Record set =
◆ ◆ ◆ ◆

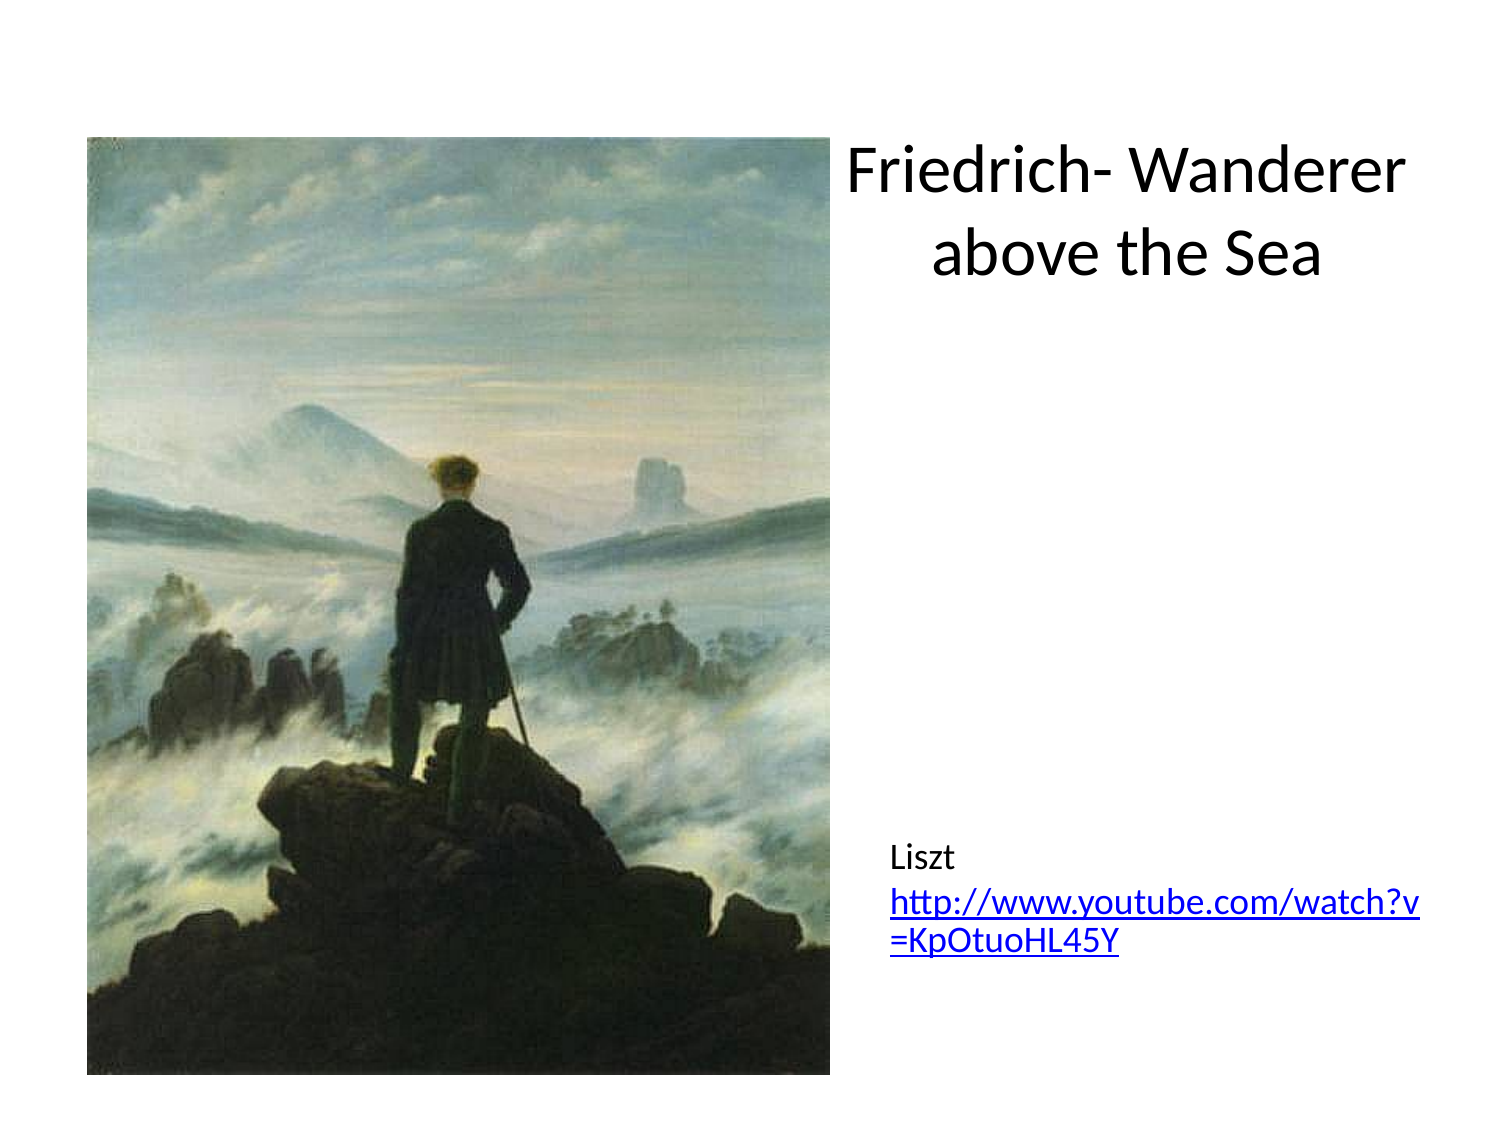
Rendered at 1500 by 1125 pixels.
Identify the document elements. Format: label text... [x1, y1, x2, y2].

picture [87, 137, 830, 1076]
title Friedrich- Wanderer above the Sea [829, 112, 1425, 300]
text_box Liszt http://www.youtube.com/watch?v=KpOtuoHL45Y [875, 824, 1450, 975]
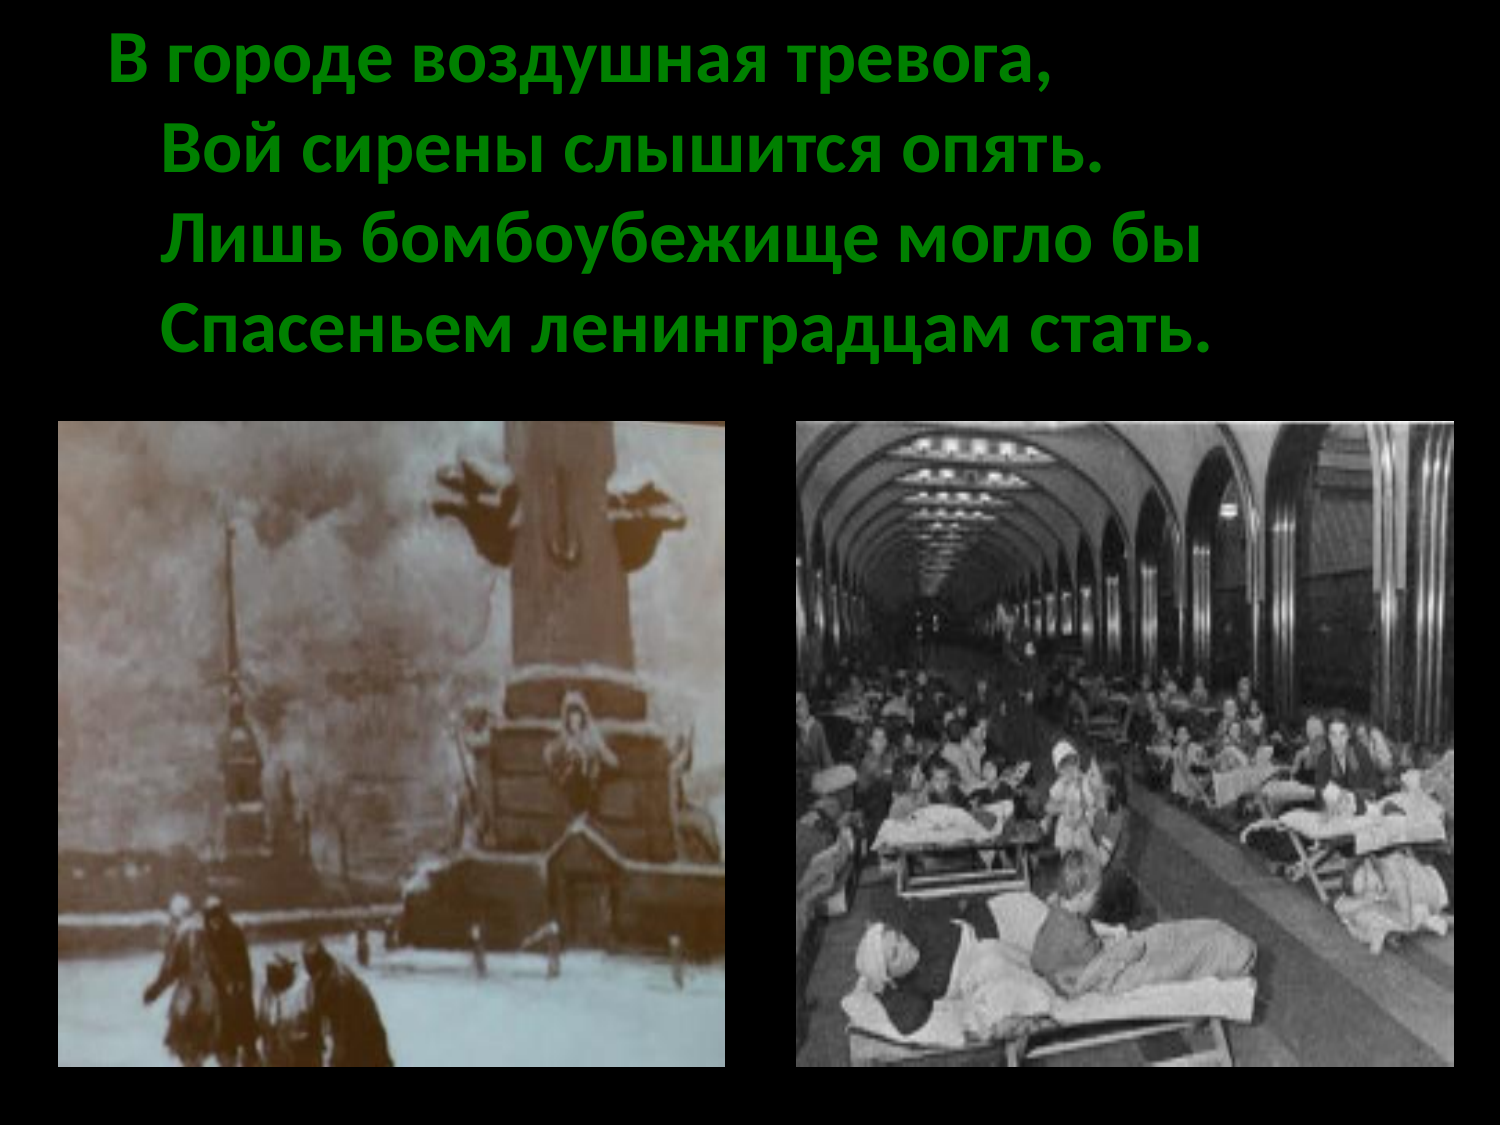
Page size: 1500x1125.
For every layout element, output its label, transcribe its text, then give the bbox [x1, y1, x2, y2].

picture [796, 421, 1454, 1067]
title В городе воздушная тревога, Вой сирены слышится опять. Лишь бомбоубежище могло бы Спасеньем ленинградцам стать. [75, 0, 1425, 352]
picture [58, 421, 725, 1067]
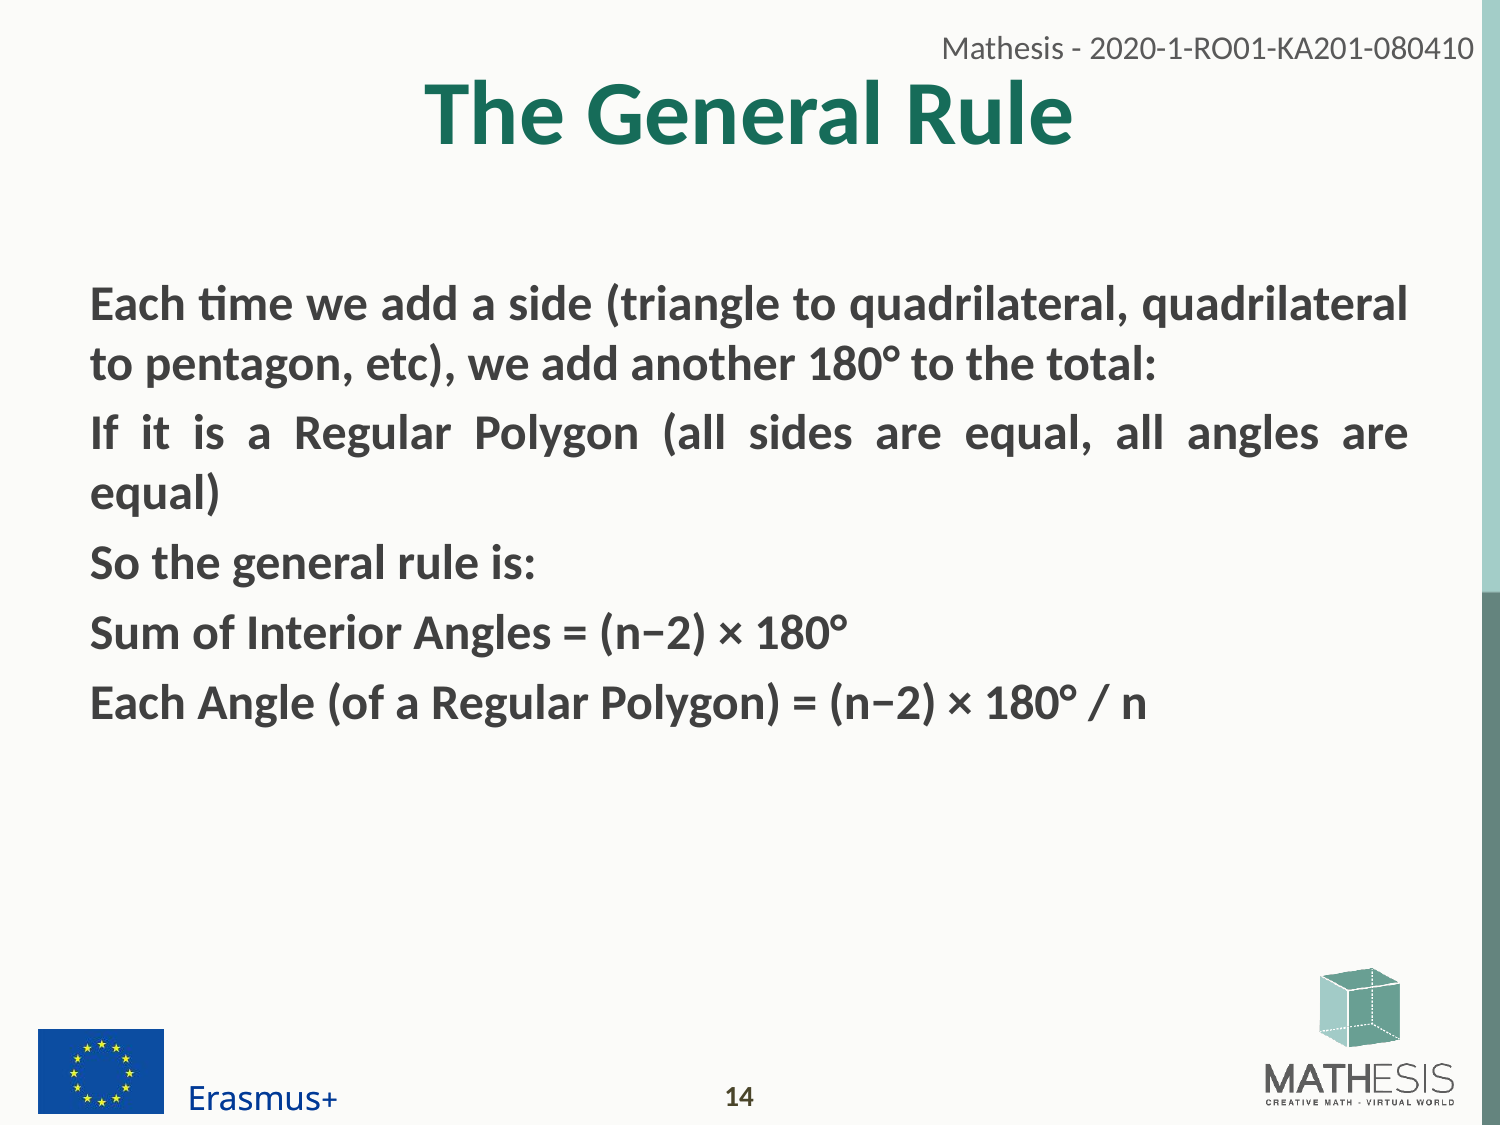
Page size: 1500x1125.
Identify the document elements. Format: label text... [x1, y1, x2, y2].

picture [38, 1029, 164, 1114]
title The General Rule [75, 45, 1425, 233]
list Each time we add a side (triangle to quadrilateral, quadrilateral to pentagon, etc), we add another 180° to the total: If it is a Regular Polygon (all sides are equal, all angles are equal) So the general rule is: Sum of Interior Angles = (n−2) × 180° Each Angle (of a Regular Polygon) = (n−2) × 180° / n [75, 262, 1425, 1005]
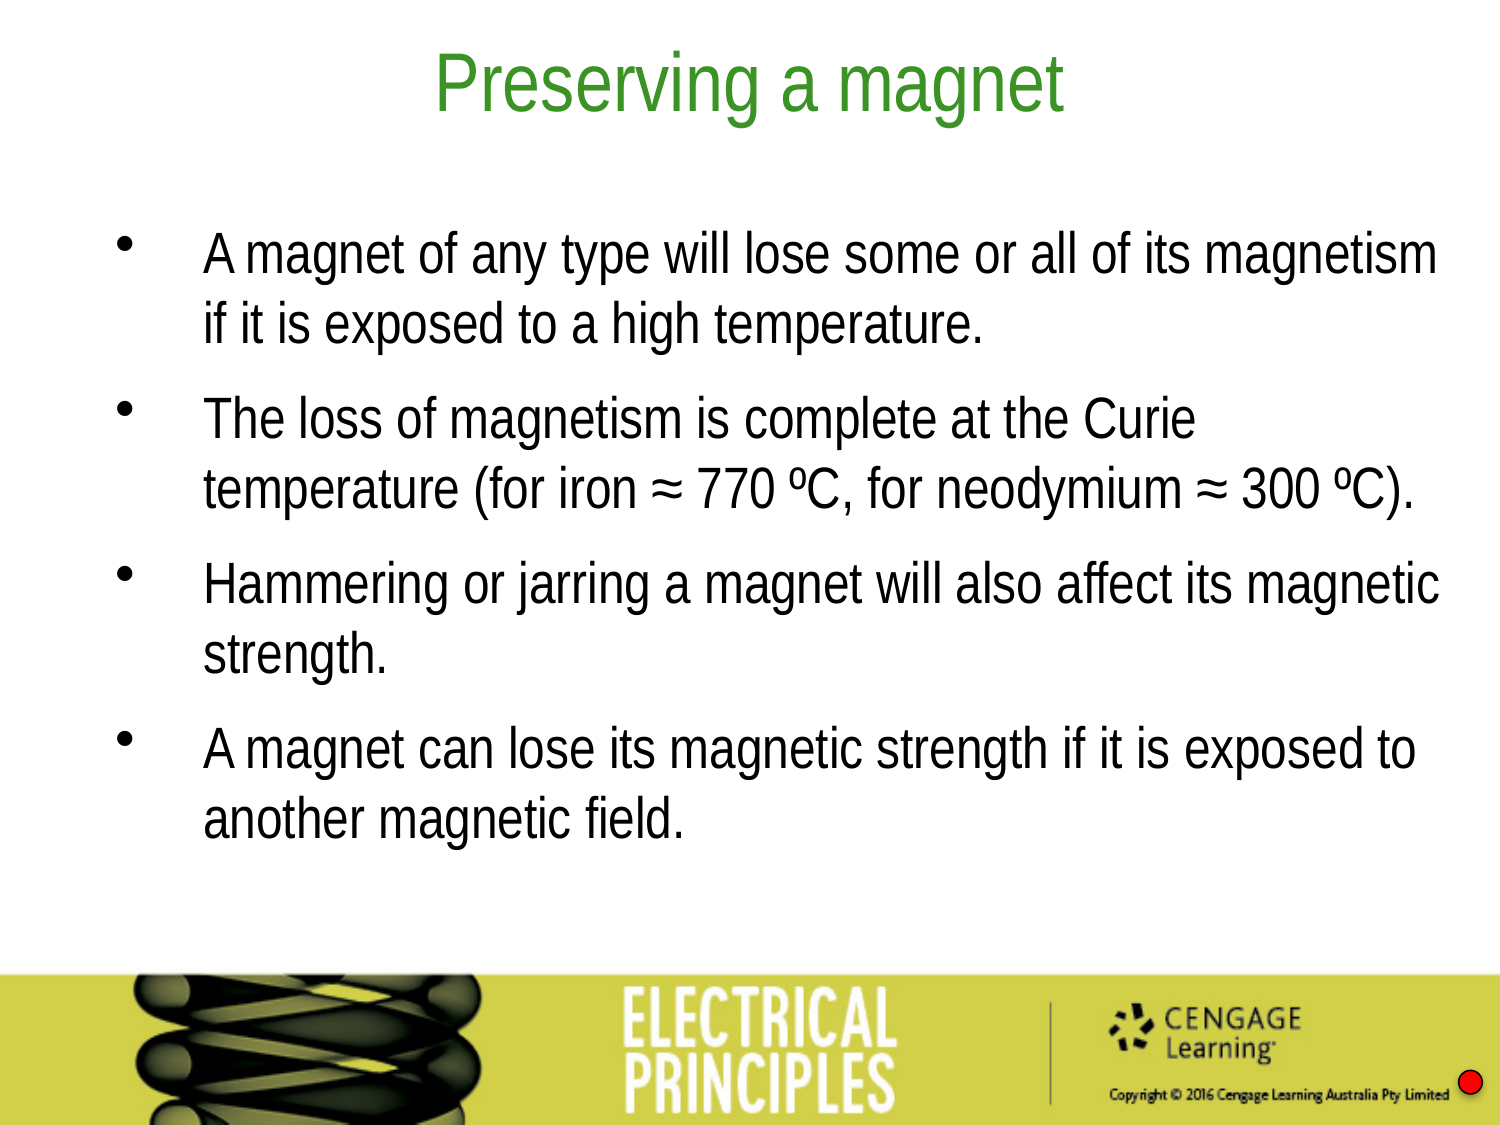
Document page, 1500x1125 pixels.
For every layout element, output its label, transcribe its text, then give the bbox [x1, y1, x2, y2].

text_box A magnet of any type will lose some or all of its magnetism if it is exposed to a high temperature. The loss of magnetism is complete at the Curie temperature (for iron ≈ 770 ºC, for neodymium ≈ 300 ºC). Hammering or jarring a magnet will also affect its magnetic strength. A magnet can lose its magnetic strength if it is exposed to another magnetic field. [100, 208, 1459, 858]
title Preserving a magnet [0, 0, 1500, 130]
picture [0, 130, 1500, 1125]
text_box [1457, 1069, 1484, 1095]
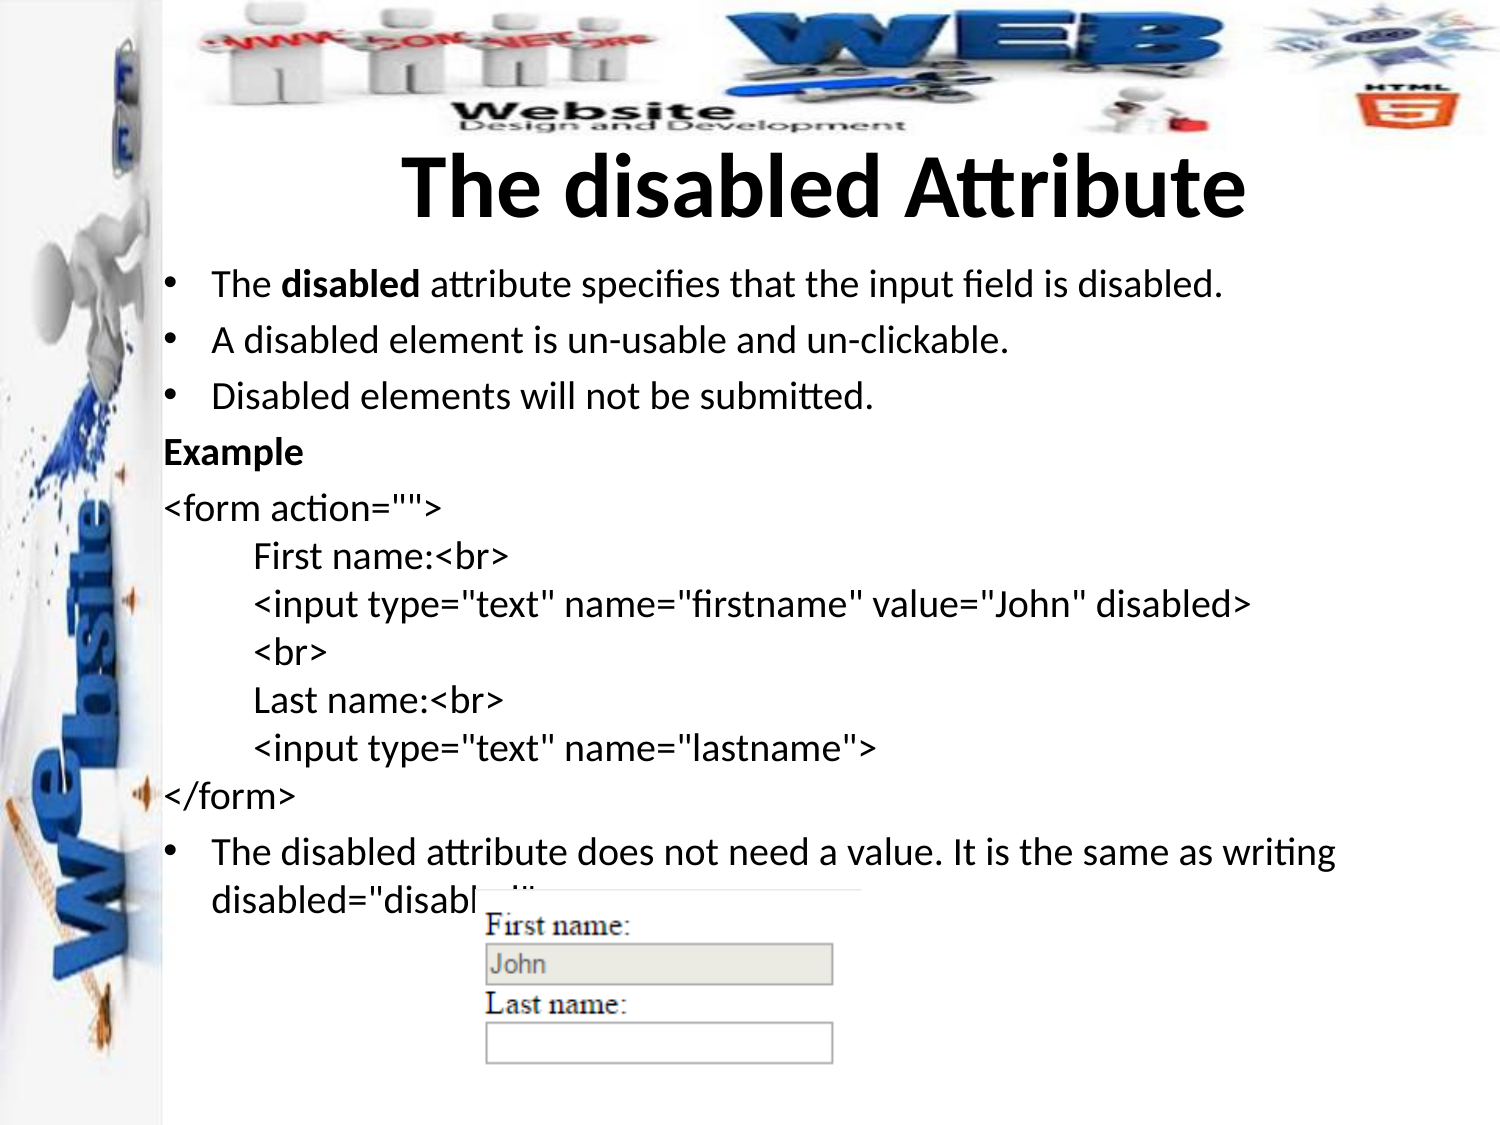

◆ ◆ ◆ ◆

Where the word "pixels" is present in a line of the listing, copy that line.

Exercise output =
Rendered at 1500 by 1125 pixels.
Document page, 1500x1125 pixels.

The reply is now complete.